#### [DATASET ENTRIES]
*-*-*
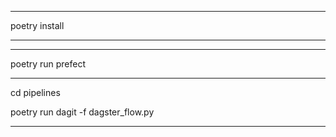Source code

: *************
poetry install
*************

*************
poetry run prefect
*************

cd pipelines

poetry run dagit -f dagster_flow.py
*************
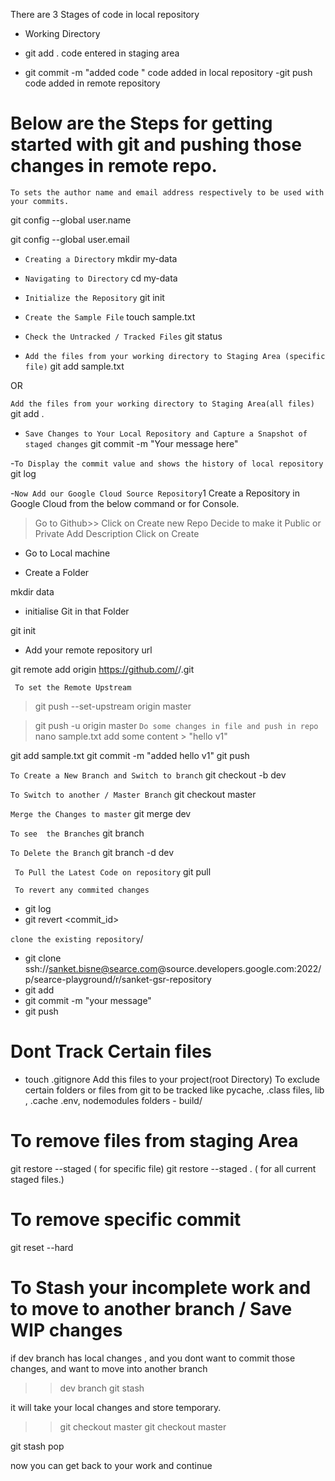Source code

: There are 3 Stages of code in local repository

- Working Directory

- git add .
code entered in staging area
- git commit -m "added code "
code added in local repository
-git push 
code added in remote repository

# Below are the Steps for getting started with git and pushing those changes in remote repo.

`To sets the author name and email address respectively to be used with your commits.`

git config --global user.name <username>

git config --global user.email <email>

- `Creating a Directory`
mkdir my-data

- `Navigating to Directory`
cd   my-data

- `Initialize the Repository`
git init

- `Create the Sample File`
touch sample.txt

- `Check the Untracked / Tracked Files`
git status

- `Add the files from your working directory to Staging Area (specific file)`
git add sample.txt

OR 

`Add the files from your working directory to Staging Area(all files)`
git add .

- `Save Changes to Your Local Repository and Capture a Snapshot of staged changes`
git commit -m "Your message here"

-`To Display the commit value and shows the history of local repository`
git log

-`Now Add our Google Cloud Source Repository`1
Create a Repository in Google Cloud from the below command or for Console.

> Go to Github>> Click on Create new  Repo
> Decide to make it Public or Private
> Add Description
> Click on Create

- Go to Local machine

- Create a Folder

 mkdir data

- initialise Git in that Folder

git init

- Add your remote repository url

git remote add origin https://github.com/<your username>/<your repo name>.git


` To set the Remote Upstream`
> git push --set-upstream origin master

> git push -u origin master
`Do some changes in file and push in repo`
nano sample.txt
add some content > "hello v1"

git add sample.txt
git commit -m "added hello v1"
git push

`To Create a New Branch and Switch to branch`
git checkout -b dev

`To Switch to another / Master Branch`
git checkout master

` Merge the Changes to master `
git merge dev

` To see  the Branches `
git branch

` To Delete the Branch `
git branch -d dev

` To Pull the Latest Code on repository`
git pull

` To revert any commited changes`
- git log
- git revert <commit_id>

`clone the existing repository`/

- git clone ssh://sanket.bisne@searce.com@source.developers.google.com:2022/p/searce-playground/r/sanket-gsr-repository
- git add 
- git commit -m "your message"
- git push 


# Dont Track Certain files
- touch .gitignore
Add this files to your project(root Directory)
To exclude certain folders or files from git to be tracked 
like pycache, .class files, lib , .cache .env, nodemodules
folders - build/

# To remove files from staging Area
git restore --staged <filename>   ( for specific file)
git restore --staged .            ( for all current staged files.)

# To remove specific commit 
git reset --hard 

# To Stash your incomplete work and to move to another branch / Save WIP changes
if dev branch has  local changes , and you dont want to commit those changes, and want to move into another branch
>>dev branch
git stash

it will take your local changes and store temporary.

>> git checkout master
>> git checkout master

git stash pop

now you can get back to your work and continue

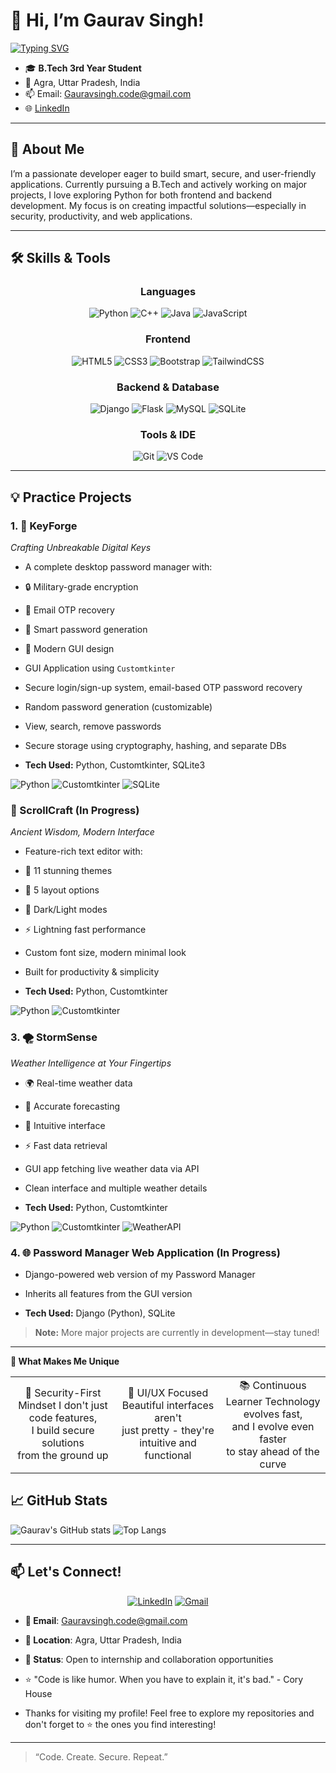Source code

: # 👋 Hi, I’m Gaurav Singh!

[![Typing SVG](https://readme-typing-svg.herokuapp.com?font=Fira+Code&pause=1000&color=2196F3&width=500&lines=Python+Developer;Security-First+Coding;GUI+%26+Web+Applications;Building+Real+Solutions)](https://git.io/typing-svg)

- 🎓 **B.Tech 3rd Year Student**
- 📍 Agra, Uttar Pradesh, India
- 📫 Email: [Gauravsingh.code@gmail.com](mailto:Gauravsingh.code@gmail.com)
- 🌐 [LinkedIn](https://www.linkedin.com/in/gaurav-singh-7bb6b42b8)

---

## 🚀 About Me

I’m a passionate developer eager to build smart, secure, and user-friendly applications. Currently pursuing a B.Tech and actively working on major projects, I love exploring Python for both frontend and backend development. My focus is on creating impactful solutions—especially in security, productivity, and web applications.

---

## 🛠️ Skills & Tools

<div align="center">

### Languages
![Python](https://img.shields.io/badge/Python-FFD43B?style=for-the-badge&logo=python&logoColor=blue)
![C++](https://img.shields.io/badge/C%2B%2B-00599C?style=for-the-badge&logo=c%2B%2B&logoColor=white)
![Java](https://img.shields.io/badge/Java-ED8B00?style=for-the-badge&logo=openjdk&logoColor=white)
![JavaScript](https://img.shields.io/badge/JavaScript-323330?style=for-the-badge&logo=javascript&logoColor=F7DF1E)

### Frontend
![HTML5](https://img.shields.io/badge/HTML5-E34F26?style=for-the-badge&logo=html5&logoColor=white)
![CSS3](https://img.shields.io/badge/CSS3-1572B6?style=for-the-badge&logo=css3&logoColor=white)
![Bootstrap](https://img.shields.io/badge/Bootstrap-563D7C?style=for-the-badge&logo=bootstrap&logoColor=white)
![TailwindCSS](https://img.shields.io/badge/Tailwind_CSS-38B2AC?style=for-the-badge&logo=tailwind-css&logoColor=white)

### Backend & Database
![Django](https://img.shields.io/badge/Django-092E20?style=for-the-badge&logo=django&logoColor=green)
![Flask](https://img.shields.io/badge/Flask-000000?style=for-the-badge&logo=flask&logoColor=white)
![MySQL](https://img.shields.io/badge/MySQL-005C84?style=for-the-badge&logo=mysql&logoColor=white)
![SQLite](https://img.shields.io/badge/Sqlite-003B57?style=for-the-badge&logo=sqlite&logoColor=white)

### Tools & IDE
![Git](https://img.shields.io/badge/GIT-E44C30?style=for-the-badge&logo=git&logoColor=white)
![VS Code](https://img.shields.io/badge/VSCode-0078D4?style=for-the-badge&logo=visual%20studio%20code&logoColor=white)

</div>

---

## 💡 Practice Projects

### 1. 🔐 KeyForge  
*Crafting Unbreakable Digital Keys*

- A complete desktop password manager with:

- 🔒 Military-grade encryption
- 📧 Email OTP recovery
- 🎲 Smart password generation
- 🎨 Modern GUI design

- GUI Application using `Customtkinter`
- Secure login/sign-up system, email-based OTP password recovery
- Random password generation (customizable)
- View, search, remove passwords
- Secure storage using cryptography, hashing, and separate DBs
- **Tech Used:** Python, Customtkinter, SQLite3 </br>

![Python](https://img.shields.io/badge/Python-3776AB?style=flat-square&logo=python&logoColor=white)
![Customtkinter](https://img.shields.io/badge/CustomTkinter-FF6B6B?style=flatsquare&logo=python&logoColor=white)
![SQLite](https://img.shields.io/badge/SQLite-07405E?style=flat-square&logo=sqlite&logoColor=white)
  
### 📜 ScrollCraft (In Progress)
*Ancient Wisdom, Modern Interface*

- Feature-rich text editor with:

- 🎨 11 stunning themes
- 📐 5 layout options
- 🌙 Dark/Light modes
- ⚡ Lightning fast performance

- Custom font size, modern minimal look
- Built for productivity & simplicity
- **Tech Used:** Python, Customtkinter </br>

![Python](https://img.shields.io/badge/Python-3776AB?style=flat-square&logo=python&logoColor=white)
![Customtkinter](https://img.shields.io/badge/CustomTkinter-FF6B6B?style=flatsquare&logo=python&logoColor=white)

### 3. 🌪️ StormSense
*Weather Intelligence at Your Fingertips*

- 🌍 Real-time weather data
- 🎯 Accurate forecasting
- 🎨 Intuitive interface
- ⚡ Fast data retrieval
  
- GUI app fetching live weather data via API
- Clean interface and multiple weather details
- **Tech Used:** Python, Customtkinter </br>

![Python](https://img.shields.io/badge/Python-3776AB?style=flat-square&logo=python&logoColor=white)
![Customtkinter](https://img.shields.io/badge/CustomTkinter-FF6B6B?style=flatsquare&logo=python&logoColor=white)
![WeatherAPI](https://img.shields.io/badge/Weather_API-4FC3F7?style=flat-square&logo=api&logoColor=white)

### 4. 🌐 Password Manager Web Application (In Progress)

- Django-powered web version of my Password Manager
  
- Inherits all features from the GUI version
  
- **Tech Used:** Django (Python), SQLite </br>

> **Note:** More major projects are currently in development—stay tuned!

---

 **🌟 What Makes Me Unique**
<div align="center">
<table><tr>
<td align="center" width="33%">
🔐 Security-First Mindset
I don't just code features,<br/>
I build secure solutions <br/>
from the ground up
</td>
  
<td align="center" width="33%">
🎨 UI/UX Focused
Beautiful interfaces aren't<br/>
just pretty - they're<br/>
intuitive and functional
</td>

<td align="center" width="33%">
📚 Continuous Learner
Technology evolves fast,<br/>
and I evolve even faster<br/>
to stay ahead of the curve
</td>
</tr></table>
</div>

## 📈 GitHub Stats

![Gaurav's GitHub stats](https://github-readme-stats.vercel.app/api?username=gauravsinghcode&show_icons=true&theme=radical)
![Top Langs](https://github-readme-stats.vercel.app/api/top-langs/?username=gauravsinghcode&layout=compact&theme=radical)

---

## 📫 Let's Connect!

<div align="center">

[![LinkedIn](https://img.shields.io/badge/LinkedIn-0077B5?style=for-the-badge&logo=linkedin&logoColor=white)](https://www.linkedin.com/in/gaurav-singh-7bb6b42b8)
[![Gmail](https://img.shields.io/badge/Gmail-D14836?style=for-the-badge&logo=gmail&logoColor=white)](mailto:Gauravsingh.code@gmail.com)

</div>

- **📧 Email**: Gauravsingh.code@gmail.com  
- **📍 Location**: Agra, Uttar Pradesh, India
- **💼 Status**: Open to internship and collaboration opportunities

- ⭐ "Code is like humor. When you have to explain it, it's bad." - Cory House </br>

- Thanks for visiting my profile! Feel free to explore my repositories and don't forget to ⭐ the ones you find interesting!

---

> “Code. Create. Secure. Repeat.”  

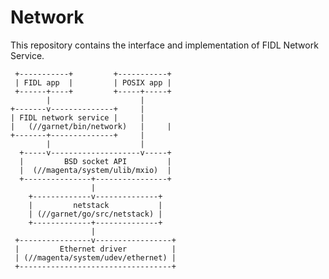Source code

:# Network

This repository contains the interface and implementation of FIDL
Network Service.

     +-----------+         +-----------+
     | FIDL app  |         | POSIX app |
     +------+----+         +-----+-----+
            |                    |
    +-------v--------------+     |
    | FIDL network service |     |
    |   (//garnet/bin/network)   |     |
    +-------+--------------+     |
            |                    |
      +-----v--------------------v-----+
      |         BSD socket API         |
      |  (//magenta/system/ulib/mxio)  |
      +---------------+----------------+
                      |
        +-------------v--------------+
        |         netstack           |
        | (//garnet/go/src/netstack) |
        +-------------+--------------+
                      |
     +----------------v-----------------+
     |         Ethernet driver          |
     | (//magenta/system/udev/ethernet) |
     +----------------------------------+

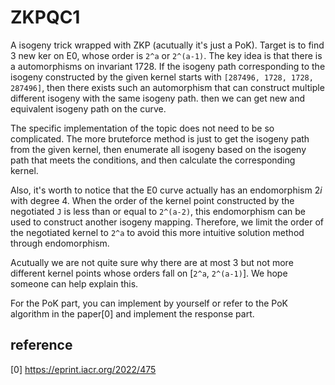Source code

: # ZKPQC1

A isogeny trick wrapped with ZKP (acutually it's just a PoK). 
Target is to find 3 new ker on E0, whose order is `2^a` or `2^(a-1)`.
The key idea is that there is a automorphisms on invariant 1728. 
If the isogeny path corresponding to the isogeny constructed by the given kernel starts with `[287496, 1728, 1728, 287496]`, then there exists such an automorphism that can construct multiple different isogeny with the same isogeny path.
then we can get new and equivalent isogeny path on the curve.

The specific implementation of the topic does not need to be so complicated. The more bruteforce method is just to get the isogeny path from the given kernel, then enumerate all isogeny based on the isogeny path that meets the conditions, and then calculate the corresponding kernel.

Also, it's worth to notice that the E0 curve actually has an endomorphism $2i$ with degree 4. When the order of the kernel point constructed by the negotiated `J` is less than or equal to `2^(a-2)`, this endomorphism can be used to construct another isogeny mapping. Therefore, we limit the order of the negotiated kernel to `2^a` to avoid this more intuitive solution method through endomorphism.

Acutually we are not quite sure why there are at most 3 but not more different kernel points whose orders fall on [`2^a`, `2^(a-1)`]. We hope someone can help explain this.

For the PoK part, you can implement by yourself or refer to the PoK algorithm in the paper[0] and implement the response part.


## reference
[0] https://eprint.iacr.org/2022/475
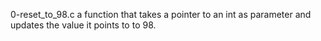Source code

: 0-reset_to_98.c a function that takes a pointer to an int as parameter and updates the value it points to to 98.
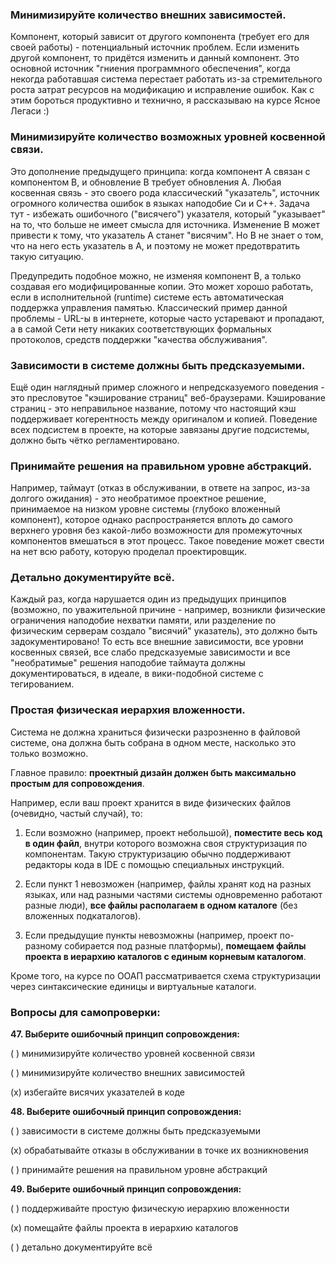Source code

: ### Минимизируйте количество внешних зависимостей.

Компонент, который зависит от другого компонента (требует его для своей работы) - потенциальный источник проблем. Если изменить другой компонент, то придётся изменить и данный компонент. Это основной источник "гниения программного обеспечения", когда некогда работавшая система перестает работать из-за стремительного роста затрат ресурсов на модификацию и исправление ошибок.
Как с этим бороться продуктивно и технично, я рассказываю на курсе Ясное Легаси :)

### Минимизируйте количество возможных уровней косвенной связи.

Это дополнение предыдущего принципа: когда компонент A связан с компонентом B, и обновление B требует обновления A. Любая косвенная связь - это своего рода классический "указатель", источник огромного количества ошибок в языках наподобие Си и С++. Задача тут - избежать ошибочного ("висячего") указателя, который "указывает" на то, что больше не имеет смысла для источника. Изменение B может привести к тому, что указатель A станет "висячим". Но B не знает о том, что на него есть указатель в A, и поэтому не может предотвратить такую ситуацию.

Предупредить подобное можно, не изменяя компонент B, а только создавая его модифицированные копии. Это может хорошо работать, если в исполнительной (runtime) системе есть автоматическая поддержка управления памятью. Классический пример данной проблемы - URL-ы в интернете, которые часто устаревают и пропадают, а в самой Сети нету никаких соответствующих формальных протоколов, средств поддержки "качества обслуживания". 

### Зависимости в системе должны быть предсказуемыми.

Ещё один наглядный пример сложного и непредсказуемого поведения - это пресловутое "кэширование страниц" веб-браузерами. Кэширование страниц - это неправильное название, потому что настоящий кэш поддерживает когерентность между оригиналом и копией. Поведение всех подсистем в проекте, на которые завязаны другие подсистемы, должно быть чётко регламентировано.

### Принимайте решения на правильном уровне абстракций.

Например, таймаут (отказ в обслуживании, в ответе на запрос, из-за долгого ожидания) - это необратимое проектное решение, принимаемое на низком уровне системы (глубоко вложенный компонент), которое однако распространяется вплоть до самого верхнего уровня без какой-либо возможности для промежуточных компонентов вмешаться в этот процесс. Такое поведение может свести на нет всю работу, которую проделал проектировщик. 

### Детально документируйте всё.

Каждый раз, когда нарушается один из предыдущих принципов (возможно, по уважительной причине - например, возникли физические ограничения наподобие нехватки памяти, или разделение по физическим серверам создало "висячий" указатель), это должно быть задокументировано! То есть все внешние зависимости, все уровни косвенных связей, все слабо предсказуемые зависимости и все "необратимые" решения наподобие таймаута должны документироваться, в идеале, в вики-подобной системе с тегированием.

### Простая физическая иерархия вложенности.

Система не должна храниться физически разрозненно в файловой системе, она должна быть собрана в одном месте, насколько это только возможно. 

Главное правило: **проектный дизайн должен быть максимально простым для сопровождения**.

Например, если ваш проект хранится в виде физических файлов (очевидно, частый случай), то:

1. Если возможно (например, проект небольшой), **поместите весь код в один файл**, внутри которого возможна своя структуризация по компонентам. Такую структуризацию обычно поддерживают редакторы кода в IDE с помощью специальных инструкций.

2. Если пункт 1 невозможен (например, файлы хранят код на разных языках, или над разными частями системы одновременно работают разные люди), **все файлы располагаем в одном каталоге** (без вложенных подкаталогов).

3. Если предыдущие пункты невозможны (например, проект по-разному собирается под разные платформы), **помещаем файлы проекта в иерархию каталогов с единым корневым каталогом**.

Кроме того, на курсе по ООАП рассматривается схема структуризации через синтаксические единицы и виртуальные каталоги.

### Вопросы для самопроверки:

**47. Выберите ошибочный принцип сопровождения:**

( ) минимизируйте количество уровней косвенной связи

( ) минимизируйте количество внешних зависимостей

(x) избегайте висячих указателей в коде

**48. Выберите ошибочный принцип сопровождения:**

( ) зависимости в системе должны быть предсказуемыми

(x) обрабатывайте отказы в обслуживании в точке их возникновения

( ) принимайте решения на правильном уровне абстракций

**49. Выберите ошибочный принцип сопровождения:**

( ) поддерживайте простую физическую иерархию вложенности

(x) помещайте файлы проекта в иерархию каталогов

( ) детально документируйте всё
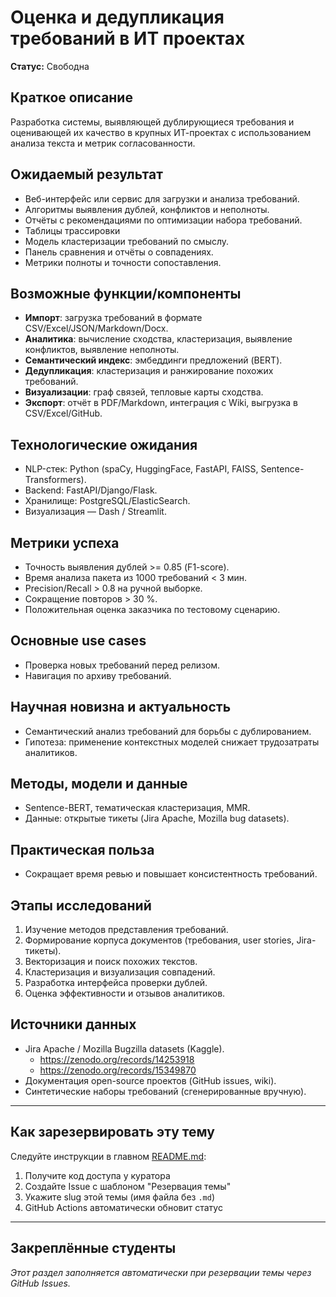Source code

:# Оценка и дедупликация требований в ИТ проектах

**Статус:** Свободна

## Краткое описание

Разработка системы, выявляющей дублирующиеся требования и оценивающей их качество в крупных ИТ-проектах с использованием анализа текста и метрик согласованности.

## Ожидаемый результат

- Веб-интерфейс или сервис для загрузки и анализа требований.
- Алгоритмы выявления дублей, конфликтов и неполноты.
- Отчёты с рекомендациями по оптимизации набора требований.
- Таблицы трассировки
- Модель кластеризации требований по смыслу.
- Панель сравнения и отчёты о совпадениях.
- Метрики полноты и точности сопоставления.

## Возможные функции/компоненты

- **Импорт**: загрузка требований в формате CSV/Excel/JSON/Markdown/Docx.
- **Аналитика**: вычисление сходства, кластеризация, выявление конфликтов, выявление неполноты.
- **Семантический индекс**: эмбеддинги предложений (BERT).
- **Дедупликация**: кластеризация и ранжирование похожих требований.
- **Визуализации**: граф связей, тепловые карты сходства.
- **Экспорт**: отчёт в PDF/Markdown, интеграция с Wiki, выгрузка в CSV/Excel/GitHub.

## Технологические ожидания

- NLP-стек: Python (spaCy, HuggingFace, FastAPI, FAISS, Sentence-Transformers).
- Backend: FastAPI/Django/Flask.
- Хранилище: PostgreSQL/ElasticSearch.
- Визуализация — Dash / Streamlit.

## Метрики успеха

- Точность выявления дублей >= 0.85 (F1-score).
- Время анализа пакета из 1000 требований < 3 мин.
- Precision/Recall > 0.8 на ручной выборке.
- Сокращение повторов > 30 %.
- Положительная оценка заказчика по тестовому сценарию.

## Основные use cases

- Проверка новых требований перед релизом.
- Навигация по архиву требований.

## Научная новизна и актуальность

- Семантический анализ требований для борьбы с дублированием.
- Гипотеза: применение контекстных моделей снижает трудозатраты аналитиков.

## Методы, модели и данные

- Sentence-BERT, тематическая кластеризация, MMR.
- Данные: открытые тикеты (Jira Apache, Mozilla bug datasets).

## Практическая польза

- Сокращает время ревью и повышает консистентность требований.

## Этапы исследований

1. Изучение методов представления требований.
2. Формирование корпуса документов (требования, user stories, Jira-тикеты).
3. Векторизация и поиск похожих текстов.
4. Кластеризация и визуализация совпадений.
5. Разработка интерфейса проверки дублей.
6. Оценка эффективности и отзывов аналитиков.

## Источники данных

- Jira Apache / Mozilla Bugzilla datasets (Kaggle).
    - https://zenodo.org/records/14253918
    - https://zenodo.org/records/15349870
- Документация open-source проектов (GitHub issues, wiki).
- Синтетические наборы требований (сгенерированные вручную).

---

## Как зарезервировать эту тему

Следуйте инструкции в главном [README.md](../../README.md#-как-зарезервировать-тему):
1. Получите код доступа у куратора
2. Создайте Issue с шаблоном "Резервация темы"
3. Укажите slug этой темы (имя файла без `.md`)
4. GitHub Actions автоматически обновит статус

---

## Закреплённые студенты

_Этот раздел заполняется автоматически при резервации темы через GitHub Issues._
*-*-*
How many lines in the rows above contain the string "font"? Reply with the number only.

#### [RESPONSE BOX]
2